En l’absence de réponse satisfaisante dans un délai généralement compris entre un et deux mois, vous pouvez saisir le médiateur de l’assurance. Ce médiateur indépendant examine gratuitement les dossiers des particuliers et émet un avis motivé, que l’assureur est libre de suivre ou non, mais qui pèse souvent dans la balance. Cette démarche s’effectue par courrier ou en ligne, selon les modalités indiquées par votre assureur et sur le site du Médiateur de l’assurance.
En dernier recours, si vous considérez que vos droits n’ont pas été respectés (non-application du droit à l’oubli, non-respect de la convention AERAS, refus injustifié de prise en charge d’un sinistre au motif d’une prétendue fausse déclaration, etc.), vous pouvez engager une action judiciaire. L’accompagnement par un avocat spécialisé en droit des assurances est alors recommandé. Même si cette voie est plus longue et plus coûteuse, elle peut s’avérer nécessaire lorsque l’enjeu financier est important et que votre bonne foi est en cause.
Alternatives d’assurance et délégation d’assurance emprunteur
La banque qui vous octroie le prêt immobilier propose presque toujours son propre contrat d’assurance groupe. Mais vous n’êtes pas obligé de l’accepter : grâce à la délégation d’assurance, vous pouvez choisir une assurance emprunteur auprès d’un autre assureur, à condition que les garanties soient équivalentes à celles exigées par la banque. Cette possibilité est un levier puissant pour obtenir de meilleures conditions, notamment si votre questionnaire de santé conduit à une surprime dans le contrat groupe.
Les assureurs externes, spécialisés dans l’assurance emprunteur individuelle, disposent souvent de grilles de souscription plus fines, parfois plus adaptées aux profils présentant un risque aggravé de santé. Pour un même état de santé, certains accepteront un dossier que d’autres refuseront ou tariferont très cher. Mettre les offres en concurrence, avec l’aide éventuelle d’un courtier, permet donc de trouver la combinaison la plus avantageuse entre coût, niveau de couverture et souplesse des conditions (réduction de la durée de franchise, meilleure prise en charge en cas d’arrêt de travail, etc.).

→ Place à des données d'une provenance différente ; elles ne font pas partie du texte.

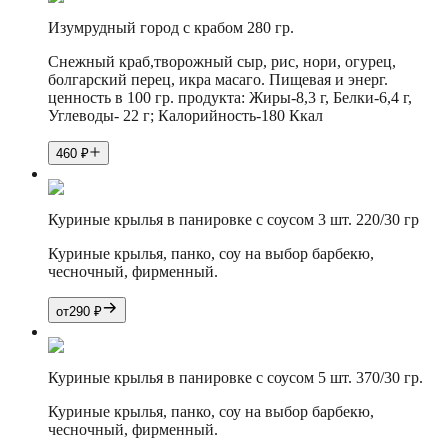
Изумрудный город с крабом 280 гр.
Снежный краб,творожный сыр, рис, нори, огурец,
болгарский перец, икра масаго. Пищевая и энерг.
ценность в 100 гр. продукта: Жиры-8,3 г, Белки-6,4 г,
Углеводы- 22 г; Калорийность-180 Ккал
460
₽
Куриные крылья в панировке с соусом 3 шт. 220/30 гр
Куриные крылья, панко, соу на выбор барбекю,
чесночный, фирменный.
от
290
₽
Куриные крылья в панировке с соусом 5 шт. 370/30 гр.
Куриные крылья, панко, соу на выбор барбекю,
чесночный, фирменный.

Enfin, n’oubliez pas que la loi permet aujourd’hui de changer d’assurance emprunteur à tout moment, sans attendre la date anniversaire du contrat, dès lors que le nouveau contrat présente des garanties au moins équivalentes. Si votre état de santé s’est amélioré, ou si vous trouvez une compagnie plus souple dans l’analyse de votre questionnaire de santé, vous pouvez renégocier votre assurance en cours de prêt et réaliser des économies substantielles sur le coût global de votre crédit immobilier.